If the transfer is to another EU or EEA Member State, you may choose to apply the capital gains in one of these ways:

  1. The capital gain will only have to be an object of self-assessment when within the ten tax years following the last one to be declared for this tax one or more of the following circumstances occur:

    1. That shares or interests be transmitted inter vivos.

    2. That the taxpayer loses the status of resident in a Member State of the European Union or the European Economic Area.

    3. That the communication obligation referred to in letter c) of this section is not fulfilled.

    The capital gain shall be attributed to the last tax period to be declared for this tax and, where applicable, a supplementary self-assessment shall be made, without penalty or interest for late payment or any surcharge.

  2. In the event that the shares or holdings referred to in number 1 a) above are transferred inter vivos within the ten financial years following the change of residence, the amount of the capital gain shall be reduced by the positive difference between the market value of the shares or holdings and their transfer value.

    For these purposes, the transfer value shall be increased by the amount of the profits distributed or of any other payments that have led to a reduction in the net worth of the entity after the loss of taxpayer status, unless such payments have been subject to non-resident income tax.

  3. The taxpayer must notify the tax authorities of the option to apply the special provisions referred to in the previous paragraphs, the capital gain disclosed, the State to which he/she is transferring his/her residence, indicating the address and any subsequent changes, and the continued ownership of the shares or holdings.

  4. If the ten-year period elapses without any of the circumstances referred to in point (a) of this paragraph having arisen, no self-assessment of the gain shall be required.

Change of residence to a country or territory considered to be a tax haven

When the change of residence occurs to a country or territory considered a tax haven and the taxpayer does not lose his status according to article 8.2 of the Personal Income Tax Law, the following specialties will apply:

  1. Capital gains will be imputed to the last tax period in which the taxpayer has his habitual residence in Spanish territory , and for its calculation the market value of the shares or interests on the accrual date of said tax period will be taken.

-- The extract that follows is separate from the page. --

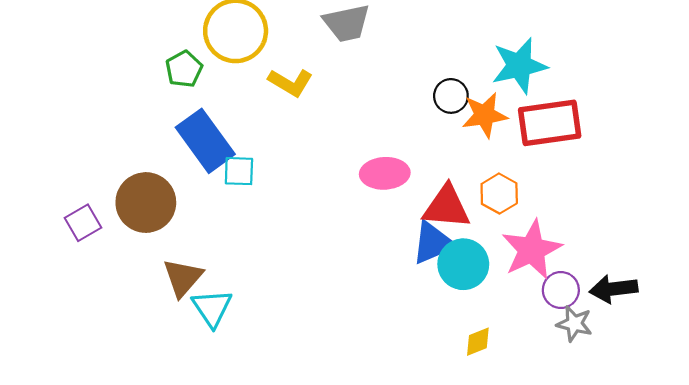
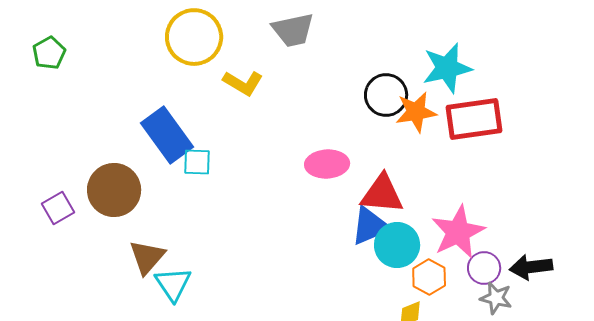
green pentagon: (184, 69) -> (49, 53), moved
black circle: (451, 96) -> (386, 95), size x1.4
orange hexagon: (499, 194) -> (429, 277), moved

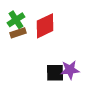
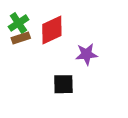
purple star: (70, 70) -> (86, 54), moved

  2. In the event that shares or interests transferred in a tax period in which the taxpayer maintains such status, for the calculation of the capital gain or loss corresponding to the transfer the market value of the shares or interests that would have been taken into account to determine the capital gain provided for in this article will be taken as the acquisition value.

    In the case of taxpayers who have opted for the special tax system applicable to workers posted to Spanish territory, the period of ten tax periods shall begin to run from the first tax period in which the aforementioned special system does not apply.